=== Section Start ===
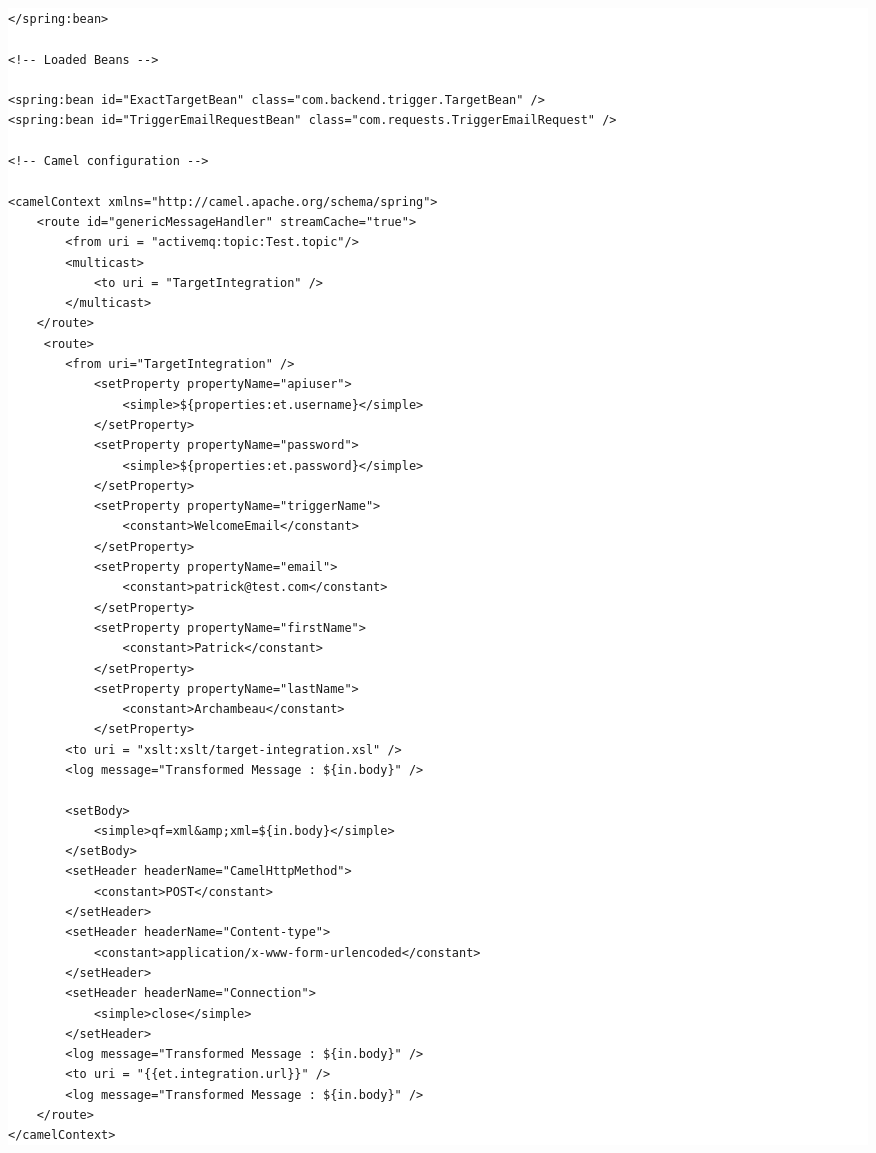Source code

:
 ```
</spring:bean>

<!-- Loaded Beans -->

<spring:bean id="ExactTargetBean" class="com.backend.trigger.TargetBean" /> 
<spring:bean id="TriggerEmailRequestBean" class="com.requests.TriggerEmailRequest" />

<!-- Camel configuration -->

<camelContext xmlns="http://camel.apache.org/schema/spring">
    <route id="genericMessageHandler" streamCache="true">
        <from uri = "activemq:topic:Test.topic"/>
        <multicast>  
            <to uri = "TargetIntegration" />
        </multicast>
    </route>
     <route>
        <from uri="TargetIntegration" />
            <setProperty propertyName="apiuser">
                <simple>${properties:et.username}</simple>
            </setProperty>
            <setProperty propertyName="password">
                <simple>${properties:et.password}</simple>
            </setProperty>
            <setProperty propertyName="triggerName">
                <constant>WelcomeEmail</constant>
            </setProperty>
            <setProperty propertyName="email">
                <constant>patrick@test.com</constant>
            </setProperty>
            <setProperty propertyName="firstName">
                <constant>Patrick</constant>
            </setProperty>
            <setProperty propertyName="lastName">
                <constant>Archambeau</constant>
            </setProperty>
        <to uri = "xslt:xslt/target-integration.xsl" />
        <log message="Transformed Message : ${in.body}" />

        <setBody>
            <simple>qf=xml&amp;xml=${in.body}</simple>
        </setBody>
        <setHeader headerName="CamelHttpMethod">
            <constant>POST</constant>
        </setHeader>
        <setHeader headerName="Content-type">
            <constant>application/x-www-form-urlencoded</constant>
        </setHeader>
        <setHeader headerName="Connection">
            <simple>close</simple>
        </setHeader>
        <log message="Transformed Message : ${in.body}" />
        <to uri = "{{et.integration.url}}" />
        <log message="Transformed Message : ${in.body}" />
    </route>
</camelContext> 
```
=== Section End ===
• What the exercise asks
Every line in the entries above that mentions the word "headerName" must be shown.

• Answer area
        <setHeader headerName="CamelHttpMethod">
        <setHeader headerName="Content-type">
        <setHeader headerName="Connection">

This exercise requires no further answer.